Collected data:
►
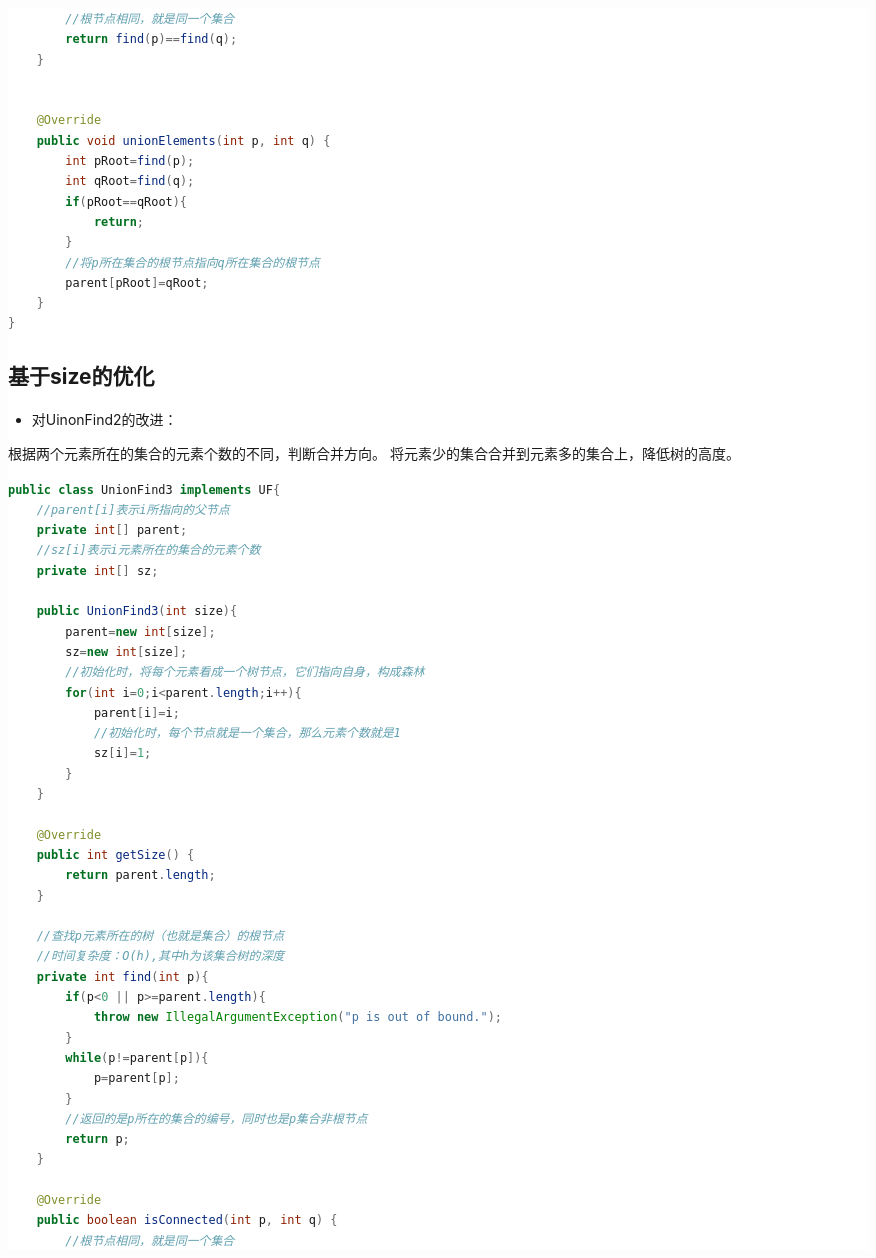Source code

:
 ```java
        //根节点相同，就是同一个集合
        return find(p)==find(q);
    }


    @Override
    public void unionElements(int p, int q) {
        int pRoot=find(p);
        int qRoot=find(q);
        if(pRoot==qRoot){
            return;
        }
        //将p所在集合的根节点指向q所在集合的根节点
        parent[pRoot]=qRoot;
    }
}
```

## 基于size的优化
- 对UinonFind2的改进：

根据两个元素所在的集合的元素个数的不同，判断合并方向。
将元素少的集合合并到元素多的集合上，降低树的高度。

```java
public class UnionFind3 implements UF{
    //parent[i]表示i所指向的父节点
    private int[] parent;
    //sz[i]表示i元素所在的集合的元素个数
    private int[] sz;

    public UnionFind3(int size){
        parent=new int[size];
        sz=new int[size];
        //初始化时，将每个元素看成一个树节点，它们指向自身，构成森林
        for(int i=0;i<parent.length;i++){
            parent[i]=i;
            //初始化时，每个节点就是一个集合，那么元素个数就是1
            sz[i]=1;
        }
    }

    @Override
    public int getSize() {
        return parent.length;
    }

    //查找p元素所在的树（也就是集合）的根节点
    //时间复杂度：O(h),其中h为该集合树的深度
    private int find(int p){
        if(p<0 || p>=parent.length){
            throw new IllegalArgumentException("p is out of bound.");
        }
        while(p!=parent[p]){
            p=parent[p];
        }
        //返回的是p所在的集合的编号，同时也是p集合非根节点
        return p;
    }

    @Override
    public boolean isConnected(int p, int q) {
        //根节点相同，就是同一个集合
```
◄
Work item - Print the records again exactly, without the pictures.

Output for this exercise -
Source code

:
 ```java
        //根节点相同，就是同一个集合
        return find(p)==find(q);
    }


    @Override
    public void unionElements(int p, int q) {
        int pRoot=find(p);
        int qRoot=find(q);
        if(pRoot==qRoot){
            return;
        }
        //将p所在集合的根节点指向q所在集合的根节点
        parent[pRoot]=qRoot;
    }
}
```

## 基于size的优化
- 对UinonFind2的改进：

根据两个元素所在的集合的元素个数的不同，判断合并方向。
将元素少的集合合并到元素多的集合上，降低树的高度。

```java
public class UnionFind3 implements UF{
    //parent[i]表示i所指向的父节点
    private int[] parent;
    //sz[i]表示i元素所在的集合的元素个数
    private int[] sz;

    public UnionFind3(int size){
        parent=new int[size];
        sz=new int[size];
        //初始化时，将每个元素看成一个树节点，它们指向自身，构成森林
        for(int i=0;i<parent.length;i++){
            parent[i]=i;
            //初始化时，每个节点就是一个集合，那么元素个数就是1
            sz[i]=1;
        }
    }

    @Override
    public int getSize() {
        return parent.length;
    }

    //查找p元素所在的树（也就是集合）的根节点
    //时间复杂度：O(h),其中h为该集合树的深度
    private int find(int p){
        if(p<0 || p>=parent.length){
            throw new IllegalArgumentException("p is out of bound.");
        }
        while(p!=parent[p]){
            p=parent[p];
        }
        //返回的是p所在的集合的编号，同时也是p集合非根节点
        return p;
    }

    @Override
    public boolean isConnected(int p, int q) {
        //根节点相同，就是同一个集合
```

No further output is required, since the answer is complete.